Reinforcement learning (RL) is increasingly being integrated into missing data strategies, particularly in dynamic or sequential data environments.

  • Markov Decision Processes (MDPs): RL models missing data handling as an MDP, where actions (imputations) are optimized based on rewards (accuracy of predictions or decisions).

  • Active Imputation:

    • RL can be used to actively query for missing data points, prioritizing those with the highest impact on downstream tasks.
    • Example: In customer churn prediction, RL can optimize the imputation of high-value customer records.
  • Applications:

    • Financial forecasting: RL models are used to impute missing transaction data dynamically, optimizing portfolio decisions.
    • Smart cities: RL-based models handle missing sensor data to enhance real-time decision-making in traffic management.

13.8.3 Synthetic Data Generation for Missing Data

Synthetic data generation has emerged as a robust solution to address missing data, providing flexibility and privacy.

  • Data Augmentation: Synthetic data is generated to augment datasets with missing values, reducing biases introduced by imputation.

  • Techniques:

    • Simulations: Monte Carlo simulations create plausible data points based on observed distributions.
    • Generative Models: GANs and VAEs generate realistic synthetic data that aligns with existing patterns.
  • Applications:

    • In fraud detection, synthetic datasets balance the impact of missing values on anomaly detection.
    • In insurance, synthetic data supports pricing models by filling in gaps from incomplete policyholder records.

13.8.4 Federated Learning and Privacy-Preserving Imputation

Federated learning has gained traction as a method for collaborative analysis while preserving data privacy.

  • Federated Imputation:
    • Distributed imputation algorithms operate on decentralized data, ensuring that sensitive information remains local.
    • Example: Hospitals collaboratively impute missing patient data without sharing individual records.
  • Privacy Mechanisms:
    • Differential privacy adds noise to imputed values, protecting individual-level data.
    • Homomorphic encryption allows computations on encrypted data, ensuring privacy throughout the imputation process.
  • Applications:
    • Healthcare: Federated learning imputes missing diagnostic data across clinics.
    • Banking: Collaborative imputation of financial transaction data supports risk modeling while adhering to regulations.
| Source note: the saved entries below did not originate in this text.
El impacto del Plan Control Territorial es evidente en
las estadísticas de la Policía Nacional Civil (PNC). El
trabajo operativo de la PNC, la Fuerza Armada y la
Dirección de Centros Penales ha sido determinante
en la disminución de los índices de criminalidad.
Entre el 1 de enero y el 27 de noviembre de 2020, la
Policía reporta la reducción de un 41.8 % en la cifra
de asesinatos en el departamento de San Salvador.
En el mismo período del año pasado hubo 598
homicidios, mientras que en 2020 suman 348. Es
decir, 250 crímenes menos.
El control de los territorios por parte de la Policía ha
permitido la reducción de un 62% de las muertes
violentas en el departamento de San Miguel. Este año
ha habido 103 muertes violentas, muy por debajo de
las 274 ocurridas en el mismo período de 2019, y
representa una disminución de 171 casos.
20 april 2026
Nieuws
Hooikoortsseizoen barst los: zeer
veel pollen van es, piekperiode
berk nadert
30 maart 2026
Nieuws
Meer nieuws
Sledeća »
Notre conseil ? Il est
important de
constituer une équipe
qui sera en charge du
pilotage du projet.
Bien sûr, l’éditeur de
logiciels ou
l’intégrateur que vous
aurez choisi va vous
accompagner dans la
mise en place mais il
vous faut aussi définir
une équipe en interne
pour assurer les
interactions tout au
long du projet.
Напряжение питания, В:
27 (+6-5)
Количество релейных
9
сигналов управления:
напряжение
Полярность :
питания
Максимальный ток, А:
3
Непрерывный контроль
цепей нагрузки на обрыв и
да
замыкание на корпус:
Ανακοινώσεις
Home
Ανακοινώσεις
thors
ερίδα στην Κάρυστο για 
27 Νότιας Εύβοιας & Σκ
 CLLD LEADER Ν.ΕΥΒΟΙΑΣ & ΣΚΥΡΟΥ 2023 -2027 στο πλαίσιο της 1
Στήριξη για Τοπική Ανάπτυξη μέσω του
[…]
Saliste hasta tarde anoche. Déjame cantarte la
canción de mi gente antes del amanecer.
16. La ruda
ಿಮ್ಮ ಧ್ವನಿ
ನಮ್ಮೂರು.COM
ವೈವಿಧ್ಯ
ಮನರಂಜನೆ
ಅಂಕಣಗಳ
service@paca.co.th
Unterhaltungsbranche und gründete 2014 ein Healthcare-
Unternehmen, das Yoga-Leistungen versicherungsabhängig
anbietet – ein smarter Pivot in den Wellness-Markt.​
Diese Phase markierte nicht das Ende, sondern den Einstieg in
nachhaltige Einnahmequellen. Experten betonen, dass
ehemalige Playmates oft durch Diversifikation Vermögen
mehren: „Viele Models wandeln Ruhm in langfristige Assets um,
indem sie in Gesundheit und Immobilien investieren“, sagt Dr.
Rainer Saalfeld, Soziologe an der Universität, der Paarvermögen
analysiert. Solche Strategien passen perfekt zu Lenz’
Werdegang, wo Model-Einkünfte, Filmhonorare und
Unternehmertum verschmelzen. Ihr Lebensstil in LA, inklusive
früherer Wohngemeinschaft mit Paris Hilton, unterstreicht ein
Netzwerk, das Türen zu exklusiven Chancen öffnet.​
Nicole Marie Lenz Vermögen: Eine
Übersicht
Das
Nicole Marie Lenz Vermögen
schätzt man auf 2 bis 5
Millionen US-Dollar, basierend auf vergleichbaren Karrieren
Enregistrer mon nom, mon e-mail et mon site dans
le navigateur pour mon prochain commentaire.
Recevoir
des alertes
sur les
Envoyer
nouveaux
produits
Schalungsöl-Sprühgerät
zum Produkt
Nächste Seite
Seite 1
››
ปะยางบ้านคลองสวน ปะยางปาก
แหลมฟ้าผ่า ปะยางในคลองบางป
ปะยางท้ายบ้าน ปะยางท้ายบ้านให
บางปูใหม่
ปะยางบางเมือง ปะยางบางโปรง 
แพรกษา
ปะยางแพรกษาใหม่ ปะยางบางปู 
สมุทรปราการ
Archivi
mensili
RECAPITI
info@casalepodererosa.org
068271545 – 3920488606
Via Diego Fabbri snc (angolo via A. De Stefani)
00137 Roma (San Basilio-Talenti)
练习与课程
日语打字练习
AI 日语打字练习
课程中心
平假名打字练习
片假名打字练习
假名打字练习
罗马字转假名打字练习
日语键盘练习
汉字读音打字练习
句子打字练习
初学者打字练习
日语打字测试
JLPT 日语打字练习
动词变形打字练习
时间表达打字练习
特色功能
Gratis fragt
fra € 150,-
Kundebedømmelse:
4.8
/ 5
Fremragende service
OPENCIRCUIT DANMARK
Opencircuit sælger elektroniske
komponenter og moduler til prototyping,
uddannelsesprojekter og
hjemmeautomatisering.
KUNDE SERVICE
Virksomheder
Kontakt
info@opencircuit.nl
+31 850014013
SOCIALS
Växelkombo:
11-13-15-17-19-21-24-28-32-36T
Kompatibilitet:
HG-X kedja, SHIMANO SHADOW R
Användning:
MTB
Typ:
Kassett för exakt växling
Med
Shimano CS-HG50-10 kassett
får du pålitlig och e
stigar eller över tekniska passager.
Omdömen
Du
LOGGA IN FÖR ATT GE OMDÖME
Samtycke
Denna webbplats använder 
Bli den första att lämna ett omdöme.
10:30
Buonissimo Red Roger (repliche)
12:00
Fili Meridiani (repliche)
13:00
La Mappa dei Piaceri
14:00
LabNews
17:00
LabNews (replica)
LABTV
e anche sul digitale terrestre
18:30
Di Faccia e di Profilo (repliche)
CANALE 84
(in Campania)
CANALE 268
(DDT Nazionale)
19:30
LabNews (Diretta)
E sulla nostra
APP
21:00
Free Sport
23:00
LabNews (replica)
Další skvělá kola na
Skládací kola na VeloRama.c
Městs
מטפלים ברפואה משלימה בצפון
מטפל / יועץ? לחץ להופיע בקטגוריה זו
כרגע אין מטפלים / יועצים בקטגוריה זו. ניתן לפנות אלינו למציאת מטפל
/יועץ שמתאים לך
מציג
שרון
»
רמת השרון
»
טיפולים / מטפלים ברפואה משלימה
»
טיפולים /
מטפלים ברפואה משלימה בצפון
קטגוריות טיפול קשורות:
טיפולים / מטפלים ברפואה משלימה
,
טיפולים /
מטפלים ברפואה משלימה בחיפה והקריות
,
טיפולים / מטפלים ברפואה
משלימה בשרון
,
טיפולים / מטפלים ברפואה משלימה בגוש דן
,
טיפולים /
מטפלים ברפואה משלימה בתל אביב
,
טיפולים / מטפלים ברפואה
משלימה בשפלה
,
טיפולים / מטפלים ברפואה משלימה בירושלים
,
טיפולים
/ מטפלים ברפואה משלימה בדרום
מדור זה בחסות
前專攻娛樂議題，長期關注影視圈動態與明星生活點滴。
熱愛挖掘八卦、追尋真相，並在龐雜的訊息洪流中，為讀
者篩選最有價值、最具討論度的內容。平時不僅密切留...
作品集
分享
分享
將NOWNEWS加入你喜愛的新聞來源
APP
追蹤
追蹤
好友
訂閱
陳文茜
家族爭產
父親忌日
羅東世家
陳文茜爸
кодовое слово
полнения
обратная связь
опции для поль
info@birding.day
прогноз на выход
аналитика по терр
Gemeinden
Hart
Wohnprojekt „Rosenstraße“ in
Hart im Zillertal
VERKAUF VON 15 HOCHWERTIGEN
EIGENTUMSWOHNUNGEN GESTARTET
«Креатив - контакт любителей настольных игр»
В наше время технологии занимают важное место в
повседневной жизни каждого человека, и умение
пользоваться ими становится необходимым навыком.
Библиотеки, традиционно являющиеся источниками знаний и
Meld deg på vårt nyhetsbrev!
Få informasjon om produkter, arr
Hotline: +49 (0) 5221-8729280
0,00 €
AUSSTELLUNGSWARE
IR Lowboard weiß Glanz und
13.8.5 Imputation in Streaming and Online Data Environments

The increasing use of streaming data in business and technology requires real-time imputation methods to ensure uninterrupted analysis.

  • Challenges:
    • Imputation must occur dynamically as data streams in.
    • Low latency and high accuracy are essential to maintain real-time decision-making.
  • Techniques:
    • Online Learning Algorithms: Update imputation models incrementally as new data arrives.
    • Sliding Window Methods: Use recent data to estimate and impute missing values in real time.
  • Applications:
    • IoT devices: Imputation in sensor networks for smart homes or industrial monitoring ensures continuous operation despite data transmission issues.
    • Financial markets: Streaming imputation models predict and fill gaps in real-time stock price feeds to inform trading algorithms.